Lafayette Science museum is a different trip each time
There’s always something new and exciting going on at the Lafayette Science Museum & Planetarium! So, if you think you’ve already done the place, think again and bring the family back in. Here are just a few highlights.
Over a three-year period, this ever-changing exhibit — created in conjunction with the UL Lafayette Geoscience Department — gives museum goers an up-close-and-personal look at prehistoric animals, 600 square feet at a time. It started out in 2014 with the Triassic-Jurassic Period, then changed over to the Cretaceous Period last year.
If you missed the Cretaceous exhibit, it’s still on display through about mid-March, so hurry! Saturday, April 2, the final installment, the Cenozoic Period, opens.
“This will be the best of all three,” said museum curator Kevin Krantz. “This is when mammals took over from the dinosaurs. It will be a climactic finish to the trilogy!”
Also working its way into this exhibit is the Megatylopus (giant camel) currently AT THIS VERY MOMENT being unearthed by UL students in Oregon under the leadership of world-renowned paleontologist James Morgan, Ph.D., with funding from the museum! The largest specimen of this kind in the world, more and more pieces of its skeleton go on display as they are uncovered. Pretty cool!
The Academy of Interactive Entertainment and Lafayette Science Museum created this 6-station gaming center on LSM’s first and second floors. This unique gaming center generates crowds with lightning-fast computers, high-resolution monitors and sound emitters that allow the participant to hear the gaming audio without disrupting the audio from neighboring stations.
“This is a permanent exhibit here that changes and grows as time goes on,” explained Krantz. “More and more games are added as they are developed.
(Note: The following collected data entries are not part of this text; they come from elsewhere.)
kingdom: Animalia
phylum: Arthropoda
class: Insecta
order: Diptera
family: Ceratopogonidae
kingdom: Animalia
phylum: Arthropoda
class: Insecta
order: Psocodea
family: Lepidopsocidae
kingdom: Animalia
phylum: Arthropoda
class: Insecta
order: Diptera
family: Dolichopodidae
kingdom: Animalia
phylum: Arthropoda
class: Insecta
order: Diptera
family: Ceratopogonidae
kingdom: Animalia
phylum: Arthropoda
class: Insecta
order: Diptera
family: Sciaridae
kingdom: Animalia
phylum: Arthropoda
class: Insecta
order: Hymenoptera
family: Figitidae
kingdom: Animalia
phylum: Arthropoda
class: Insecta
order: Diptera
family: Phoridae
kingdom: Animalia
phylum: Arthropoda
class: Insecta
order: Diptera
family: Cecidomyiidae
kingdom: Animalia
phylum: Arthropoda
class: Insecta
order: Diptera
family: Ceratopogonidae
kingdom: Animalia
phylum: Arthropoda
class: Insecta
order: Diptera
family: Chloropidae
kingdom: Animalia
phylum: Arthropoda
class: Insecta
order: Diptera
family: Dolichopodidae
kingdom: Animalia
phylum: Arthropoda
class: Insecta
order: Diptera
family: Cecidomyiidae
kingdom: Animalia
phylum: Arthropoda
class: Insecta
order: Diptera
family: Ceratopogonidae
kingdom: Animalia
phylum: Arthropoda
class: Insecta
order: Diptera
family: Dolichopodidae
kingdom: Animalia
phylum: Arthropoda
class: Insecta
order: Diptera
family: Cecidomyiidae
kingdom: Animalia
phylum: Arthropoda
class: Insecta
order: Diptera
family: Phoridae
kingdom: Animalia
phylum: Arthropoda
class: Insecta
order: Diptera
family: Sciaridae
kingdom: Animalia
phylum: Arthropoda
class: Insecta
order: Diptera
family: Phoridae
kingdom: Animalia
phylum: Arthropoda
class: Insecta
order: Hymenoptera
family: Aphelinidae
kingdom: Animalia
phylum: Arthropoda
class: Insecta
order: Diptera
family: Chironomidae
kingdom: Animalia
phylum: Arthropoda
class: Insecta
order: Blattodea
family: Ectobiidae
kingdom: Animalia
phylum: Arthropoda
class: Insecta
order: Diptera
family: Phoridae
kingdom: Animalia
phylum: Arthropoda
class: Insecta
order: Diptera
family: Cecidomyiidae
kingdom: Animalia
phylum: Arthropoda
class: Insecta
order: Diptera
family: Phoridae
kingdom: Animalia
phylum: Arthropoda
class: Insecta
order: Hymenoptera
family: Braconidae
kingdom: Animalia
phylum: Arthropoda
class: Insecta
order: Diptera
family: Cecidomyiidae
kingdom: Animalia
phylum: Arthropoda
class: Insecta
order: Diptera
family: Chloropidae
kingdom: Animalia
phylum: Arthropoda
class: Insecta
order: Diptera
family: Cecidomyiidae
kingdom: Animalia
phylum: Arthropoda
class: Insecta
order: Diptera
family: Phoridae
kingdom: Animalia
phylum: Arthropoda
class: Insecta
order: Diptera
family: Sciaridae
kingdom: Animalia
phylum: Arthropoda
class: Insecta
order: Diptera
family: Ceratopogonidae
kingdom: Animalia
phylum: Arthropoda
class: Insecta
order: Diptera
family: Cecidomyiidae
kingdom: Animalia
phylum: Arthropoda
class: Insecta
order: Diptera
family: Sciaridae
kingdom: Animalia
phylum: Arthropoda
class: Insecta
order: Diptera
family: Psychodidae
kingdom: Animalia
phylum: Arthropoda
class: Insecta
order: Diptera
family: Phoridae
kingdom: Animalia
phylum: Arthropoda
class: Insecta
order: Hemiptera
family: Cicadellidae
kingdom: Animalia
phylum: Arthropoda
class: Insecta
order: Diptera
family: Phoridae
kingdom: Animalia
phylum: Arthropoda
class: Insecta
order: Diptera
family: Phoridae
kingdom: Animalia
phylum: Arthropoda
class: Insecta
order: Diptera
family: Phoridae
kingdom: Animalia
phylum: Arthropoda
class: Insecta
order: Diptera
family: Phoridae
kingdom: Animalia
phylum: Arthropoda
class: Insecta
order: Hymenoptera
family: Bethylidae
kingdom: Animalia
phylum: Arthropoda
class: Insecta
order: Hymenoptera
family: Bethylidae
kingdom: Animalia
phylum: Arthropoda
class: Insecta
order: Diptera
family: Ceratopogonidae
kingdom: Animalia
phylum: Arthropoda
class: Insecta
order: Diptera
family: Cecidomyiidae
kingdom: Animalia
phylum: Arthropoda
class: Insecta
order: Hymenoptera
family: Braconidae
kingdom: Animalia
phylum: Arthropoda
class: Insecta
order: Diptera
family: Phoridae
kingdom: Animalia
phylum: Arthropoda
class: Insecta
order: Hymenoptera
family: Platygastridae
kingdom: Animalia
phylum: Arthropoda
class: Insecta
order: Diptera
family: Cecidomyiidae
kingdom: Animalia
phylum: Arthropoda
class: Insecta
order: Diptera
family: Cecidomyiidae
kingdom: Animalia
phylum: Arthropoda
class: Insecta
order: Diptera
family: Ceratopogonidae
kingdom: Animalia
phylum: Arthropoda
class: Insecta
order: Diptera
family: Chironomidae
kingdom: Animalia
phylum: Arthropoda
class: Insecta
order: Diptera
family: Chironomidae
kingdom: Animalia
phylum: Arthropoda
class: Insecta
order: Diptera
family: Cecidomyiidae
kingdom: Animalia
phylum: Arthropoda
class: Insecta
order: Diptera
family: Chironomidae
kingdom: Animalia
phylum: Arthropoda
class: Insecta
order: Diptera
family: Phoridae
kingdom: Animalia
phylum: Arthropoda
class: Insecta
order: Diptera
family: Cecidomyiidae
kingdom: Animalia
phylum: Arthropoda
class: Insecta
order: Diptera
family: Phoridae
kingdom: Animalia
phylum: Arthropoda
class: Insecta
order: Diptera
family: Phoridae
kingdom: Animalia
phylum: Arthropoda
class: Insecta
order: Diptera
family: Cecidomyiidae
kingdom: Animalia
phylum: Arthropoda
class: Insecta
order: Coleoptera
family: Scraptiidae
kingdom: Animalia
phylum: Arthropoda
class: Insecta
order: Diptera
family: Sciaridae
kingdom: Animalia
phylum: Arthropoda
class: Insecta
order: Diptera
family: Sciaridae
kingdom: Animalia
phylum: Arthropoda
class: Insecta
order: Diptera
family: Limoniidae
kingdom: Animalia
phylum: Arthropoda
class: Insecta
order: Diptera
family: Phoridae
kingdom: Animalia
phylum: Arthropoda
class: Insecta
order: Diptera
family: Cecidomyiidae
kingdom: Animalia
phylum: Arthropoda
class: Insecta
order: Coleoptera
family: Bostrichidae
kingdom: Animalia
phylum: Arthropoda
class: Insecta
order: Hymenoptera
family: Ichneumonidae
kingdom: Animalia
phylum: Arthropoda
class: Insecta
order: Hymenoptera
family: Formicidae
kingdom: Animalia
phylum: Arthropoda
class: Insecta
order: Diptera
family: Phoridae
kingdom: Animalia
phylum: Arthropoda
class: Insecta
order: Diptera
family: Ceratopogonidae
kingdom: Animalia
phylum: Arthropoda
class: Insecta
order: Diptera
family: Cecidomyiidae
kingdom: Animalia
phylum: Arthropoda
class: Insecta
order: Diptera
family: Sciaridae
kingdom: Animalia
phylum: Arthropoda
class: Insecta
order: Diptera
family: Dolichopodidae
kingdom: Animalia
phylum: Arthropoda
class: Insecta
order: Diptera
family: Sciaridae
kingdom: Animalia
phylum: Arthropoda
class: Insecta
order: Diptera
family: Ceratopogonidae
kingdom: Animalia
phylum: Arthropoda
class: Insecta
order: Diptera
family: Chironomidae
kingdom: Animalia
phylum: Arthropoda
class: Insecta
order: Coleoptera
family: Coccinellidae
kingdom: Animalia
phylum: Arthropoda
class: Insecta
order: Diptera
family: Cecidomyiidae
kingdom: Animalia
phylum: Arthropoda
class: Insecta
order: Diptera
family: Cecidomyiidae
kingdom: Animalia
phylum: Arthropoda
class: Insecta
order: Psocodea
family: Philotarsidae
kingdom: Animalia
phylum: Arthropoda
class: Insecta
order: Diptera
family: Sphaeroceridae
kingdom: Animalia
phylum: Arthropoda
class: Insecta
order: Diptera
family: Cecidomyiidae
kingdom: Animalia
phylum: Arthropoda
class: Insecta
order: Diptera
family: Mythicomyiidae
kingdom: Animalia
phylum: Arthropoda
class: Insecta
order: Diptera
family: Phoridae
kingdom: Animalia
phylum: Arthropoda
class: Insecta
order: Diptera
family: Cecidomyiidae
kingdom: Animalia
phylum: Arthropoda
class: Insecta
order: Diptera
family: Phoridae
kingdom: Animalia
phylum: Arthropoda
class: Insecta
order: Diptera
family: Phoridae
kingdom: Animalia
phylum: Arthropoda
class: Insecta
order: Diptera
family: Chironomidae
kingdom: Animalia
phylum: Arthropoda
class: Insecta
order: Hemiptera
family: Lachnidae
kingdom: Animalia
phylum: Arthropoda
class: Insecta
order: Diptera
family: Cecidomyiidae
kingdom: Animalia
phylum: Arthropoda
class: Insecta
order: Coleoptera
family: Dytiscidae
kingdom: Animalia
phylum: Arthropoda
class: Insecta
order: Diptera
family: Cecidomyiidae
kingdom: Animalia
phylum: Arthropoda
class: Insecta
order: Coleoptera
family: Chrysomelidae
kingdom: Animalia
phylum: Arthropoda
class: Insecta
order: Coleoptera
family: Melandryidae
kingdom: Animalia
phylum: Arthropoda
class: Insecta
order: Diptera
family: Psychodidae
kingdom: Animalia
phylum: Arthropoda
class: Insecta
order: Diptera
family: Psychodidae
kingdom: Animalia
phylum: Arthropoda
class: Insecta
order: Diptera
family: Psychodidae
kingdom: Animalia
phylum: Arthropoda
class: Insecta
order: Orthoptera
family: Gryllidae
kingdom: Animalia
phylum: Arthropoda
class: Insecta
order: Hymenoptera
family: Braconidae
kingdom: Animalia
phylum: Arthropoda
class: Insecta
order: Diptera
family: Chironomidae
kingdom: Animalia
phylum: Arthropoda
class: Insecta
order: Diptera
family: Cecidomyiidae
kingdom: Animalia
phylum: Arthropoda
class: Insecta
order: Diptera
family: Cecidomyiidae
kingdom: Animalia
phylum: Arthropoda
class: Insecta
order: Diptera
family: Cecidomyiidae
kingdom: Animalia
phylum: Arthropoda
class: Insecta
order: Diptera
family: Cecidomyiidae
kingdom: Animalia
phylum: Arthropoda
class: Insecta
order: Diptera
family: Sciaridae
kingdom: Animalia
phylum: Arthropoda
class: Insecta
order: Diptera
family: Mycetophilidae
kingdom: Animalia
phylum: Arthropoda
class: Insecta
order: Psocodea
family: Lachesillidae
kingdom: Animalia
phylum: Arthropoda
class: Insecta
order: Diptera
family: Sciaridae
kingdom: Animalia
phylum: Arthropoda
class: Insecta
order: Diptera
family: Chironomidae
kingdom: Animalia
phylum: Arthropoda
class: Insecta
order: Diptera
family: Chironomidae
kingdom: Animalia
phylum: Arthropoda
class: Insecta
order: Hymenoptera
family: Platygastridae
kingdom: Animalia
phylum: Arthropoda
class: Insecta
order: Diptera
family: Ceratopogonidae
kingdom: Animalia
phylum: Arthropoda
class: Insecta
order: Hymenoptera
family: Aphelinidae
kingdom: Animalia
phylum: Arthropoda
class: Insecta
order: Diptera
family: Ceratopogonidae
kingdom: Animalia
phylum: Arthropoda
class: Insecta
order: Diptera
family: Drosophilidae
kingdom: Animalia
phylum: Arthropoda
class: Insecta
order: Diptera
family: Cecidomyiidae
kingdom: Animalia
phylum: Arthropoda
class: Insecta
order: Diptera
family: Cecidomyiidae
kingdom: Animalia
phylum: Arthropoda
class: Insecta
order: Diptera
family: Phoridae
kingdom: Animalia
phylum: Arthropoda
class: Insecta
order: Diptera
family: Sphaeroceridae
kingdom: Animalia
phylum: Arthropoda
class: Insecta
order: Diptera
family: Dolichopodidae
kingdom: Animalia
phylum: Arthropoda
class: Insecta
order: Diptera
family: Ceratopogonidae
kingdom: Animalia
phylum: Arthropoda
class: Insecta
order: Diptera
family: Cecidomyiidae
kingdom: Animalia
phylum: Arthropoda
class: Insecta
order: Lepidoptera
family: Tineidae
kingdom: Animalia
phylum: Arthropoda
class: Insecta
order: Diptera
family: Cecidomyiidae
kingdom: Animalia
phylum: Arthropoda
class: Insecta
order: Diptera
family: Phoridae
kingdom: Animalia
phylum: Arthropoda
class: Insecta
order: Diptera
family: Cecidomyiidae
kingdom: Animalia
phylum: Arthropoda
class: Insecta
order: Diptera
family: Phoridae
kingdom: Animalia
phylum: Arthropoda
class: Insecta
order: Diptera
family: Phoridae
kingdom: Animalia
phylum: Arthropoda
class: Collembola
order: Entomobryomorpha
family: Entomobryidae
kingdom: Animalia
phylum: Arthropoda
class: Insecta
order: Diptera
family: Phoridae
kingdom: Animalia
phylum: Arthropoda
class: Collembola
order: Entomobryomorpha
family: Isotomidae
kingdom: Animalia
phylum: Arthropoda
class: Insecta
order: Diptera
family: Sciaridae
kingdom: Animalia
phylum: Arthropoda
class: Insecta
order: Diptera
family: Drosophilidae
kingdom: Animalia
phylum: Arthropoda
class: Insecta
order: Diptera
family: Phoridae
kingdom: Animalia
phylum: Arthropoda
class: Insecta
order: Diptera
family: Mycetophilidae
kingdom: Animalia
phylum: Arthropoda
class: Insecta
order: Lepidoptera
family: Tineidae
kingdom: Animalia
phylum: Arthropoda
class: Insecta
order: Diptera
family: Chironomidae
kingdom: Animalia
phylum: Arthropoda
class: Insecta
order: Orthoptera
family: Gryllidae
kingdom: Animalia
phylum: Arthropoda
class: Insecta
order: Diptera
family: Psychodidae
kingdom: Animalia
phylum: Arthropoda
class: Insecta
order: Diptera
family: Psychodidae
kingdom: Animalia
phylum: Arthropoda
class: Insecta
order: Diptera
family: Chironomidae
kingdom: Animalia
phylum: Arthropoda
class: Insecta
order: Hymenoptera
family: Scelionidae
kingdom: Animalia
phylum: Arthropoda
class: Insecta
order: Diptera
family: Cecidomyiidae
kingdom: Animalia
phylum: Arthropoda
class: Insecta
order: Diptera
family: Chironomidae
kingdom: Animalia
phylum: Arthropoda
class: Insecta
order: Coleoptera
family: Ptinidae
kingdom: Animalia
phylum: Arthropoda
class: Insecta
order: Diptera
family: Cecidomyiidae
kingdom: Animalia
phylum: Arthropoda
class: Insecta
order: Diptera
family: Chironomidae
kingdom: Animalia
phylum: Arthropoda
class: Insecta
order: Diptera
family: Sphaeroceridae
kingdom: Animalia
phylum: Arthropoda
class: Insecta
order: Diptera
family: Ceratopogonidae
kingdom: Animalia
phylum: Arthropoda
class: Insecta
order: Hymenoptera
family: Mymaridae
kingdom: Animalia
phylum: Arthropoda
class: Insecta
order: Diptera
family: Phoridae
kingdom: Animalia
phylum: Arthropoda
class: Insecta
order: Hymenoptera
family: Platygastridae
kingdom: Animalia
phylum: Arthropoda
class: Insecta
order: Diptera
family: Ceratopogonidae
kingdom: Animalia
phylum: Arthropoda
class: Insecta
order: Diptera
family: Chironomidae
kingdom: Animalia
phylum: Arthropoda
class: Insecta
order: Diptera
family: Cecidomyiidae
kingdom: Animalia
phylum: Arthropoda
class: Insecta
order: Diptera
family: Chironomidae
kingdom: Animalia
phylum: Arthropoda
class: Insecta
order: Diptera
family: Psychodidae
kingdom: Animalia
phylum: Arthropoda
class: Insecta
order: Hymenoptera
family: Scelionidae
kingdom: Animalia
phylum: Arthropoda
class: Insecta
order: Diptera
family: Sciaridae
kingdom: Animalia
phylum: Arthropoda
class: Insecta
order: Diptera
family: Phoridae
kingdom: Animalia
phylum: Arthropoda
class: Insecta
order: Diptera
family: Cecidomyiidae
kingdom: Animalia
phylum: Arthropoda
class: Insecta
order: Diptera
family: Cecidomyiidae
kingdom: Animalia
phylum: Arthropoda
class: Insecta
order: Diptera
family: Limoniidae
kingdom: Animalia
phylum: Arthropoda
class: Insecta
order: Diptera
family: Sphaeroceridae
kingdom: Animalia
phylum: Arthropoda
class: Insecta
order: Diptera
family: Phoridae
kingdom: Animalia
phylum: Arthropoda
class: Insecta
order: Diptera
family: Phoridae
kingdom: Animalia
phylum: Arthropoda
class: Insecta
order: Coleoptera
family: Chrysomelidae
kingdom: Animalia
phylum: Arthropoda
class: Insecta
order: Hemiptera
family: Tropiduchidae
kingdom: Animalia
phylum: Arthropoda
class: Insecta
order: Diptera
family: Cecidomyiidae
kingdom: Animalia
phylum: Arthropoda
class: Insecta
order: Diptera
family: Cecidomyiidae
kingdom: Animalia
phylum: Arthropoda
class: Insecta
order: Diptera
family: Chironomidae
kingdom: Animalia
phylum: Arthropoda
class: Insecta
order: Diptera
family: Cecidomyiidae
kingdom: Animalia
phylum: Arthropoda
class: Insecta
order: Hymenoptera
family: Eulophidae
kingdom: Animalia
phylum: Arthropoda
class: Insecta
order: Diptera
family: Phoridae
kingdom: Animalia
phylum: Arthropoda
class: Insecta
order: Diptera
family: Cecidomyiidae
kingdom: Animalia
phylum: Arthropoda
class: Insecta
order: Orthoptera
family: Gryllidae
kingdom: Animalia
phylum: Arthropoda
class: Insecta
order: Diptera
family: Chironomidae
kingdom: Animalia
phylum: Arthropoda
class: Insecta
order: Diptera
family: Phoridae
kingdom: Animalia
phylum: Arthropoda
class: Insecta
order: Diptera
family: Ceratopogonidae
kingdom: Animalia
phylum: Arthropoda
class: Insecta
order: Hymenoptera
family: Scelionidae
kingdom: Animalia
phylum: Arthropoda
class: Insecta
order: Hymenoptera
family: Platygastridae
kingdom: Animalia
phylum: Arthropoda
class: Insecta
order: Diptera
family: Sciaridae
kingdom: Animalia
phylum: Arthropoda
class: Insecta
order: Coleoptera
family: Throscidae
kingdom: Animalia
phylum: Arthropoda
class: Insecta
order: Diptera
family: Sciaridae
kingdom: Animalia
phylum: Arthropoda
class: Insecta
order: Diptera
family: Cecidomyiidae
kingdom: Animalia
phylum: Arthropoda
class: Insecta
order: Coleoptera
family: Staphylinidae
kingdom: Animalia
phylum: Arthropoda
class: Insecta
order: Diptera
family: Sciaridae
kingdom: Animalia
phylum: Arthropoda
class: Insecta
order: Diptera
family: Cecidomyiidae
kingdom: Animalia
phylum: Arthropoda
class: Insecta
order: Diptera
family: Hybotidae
And people love it because it’s interactive.”
Science Museum Giant Fossils
An extinct and large genus of terrestrial herbivore the family Camelidae, endemic to North America from the Miocene through Late Pliocene-Early Pleistocene eras.
It looks like a real aquarium. It feels like a real aquarium. But, it is in fact NOT a real aquarium.
Developed in partnership with the Louisiana Immersive Technologies Enterprise, or LITE, the fish in this exhibit even respond to taps on the glass by visitors much as their real, live counterparts might. It’s a “must see to believe” kind of thing.